__Directive 1__. In the email, what CSS example is given of an optional behavior that CSS allows?
__Directive 2__. Reproduce the email word for word, from "From: www-style-request@w3.org [mailto:www-style-request@w3.org]" down to "Tab Atkins Jr.".

:: Text ::

RE: css3-fonts: should not dictate usage policy with respect to origin

I agree with Vlad. Where something should be specified is an administrative issue. It may not be an easy one to solve for a number of reasons but what matters is that it *is* specified so that authors no longer have to deal with fonts loading in some browsers but not others. Defining a standard is a means to achieve interoperability; optional requirements i.e. remaining ‘compliant’ whether you do or don’t something legalizes some level incompatibility. It’s not always bad (CSS allows many optional behaviors e.g. see outline:invert) but when we’re talking about web fonts and the ability to load them for a very common scenario it seems too fundamental to the feature for runtime compatibility to be optional. That such incompatibilities are officially deemed ‘compliant’ will not decrease in any way the real-world pain this incompatibility already causes. The standard, wherever it may be defined, should improve on and resolve the incompatible status quo. If it cannot or will not then I wonder what we even need to specify and why in the first place.
From: www-style-request@w3.org [mailto:www-style-request@w3.org] On Behalf Of Levantovsky, Vladimir
Sent: Monday, June 20, 2011 6:45 AM
To: Glenn Adams; Tab Atkins Jr.

:::
:: Dataset content ::

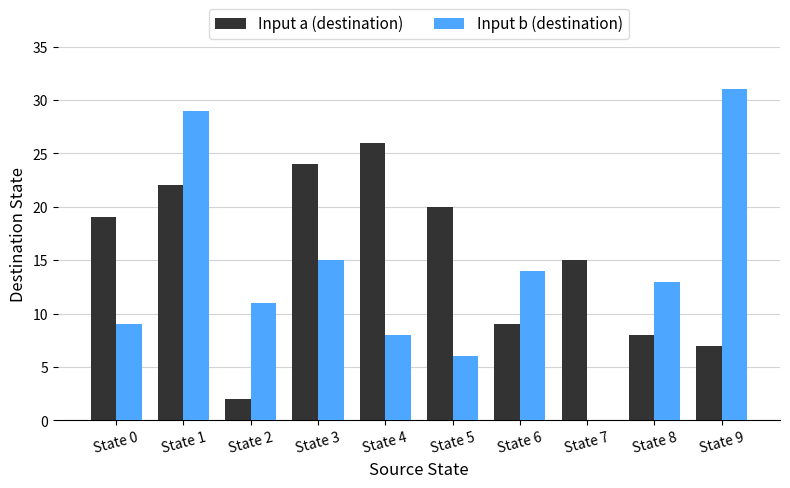

At which label does Input b (destination) first exceed 13?

State 1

:::

__Your solution 1__. outline:invert

__Your solution 2__.
From: www-style-request@w3.org [mailto:www-style-request@w3.org] On Behalf Of Levantovsky, Vladimir
Sent: Monday, June 20, 2011 6:45 AM
To: Glenn Adams; Tab Atkins Jr.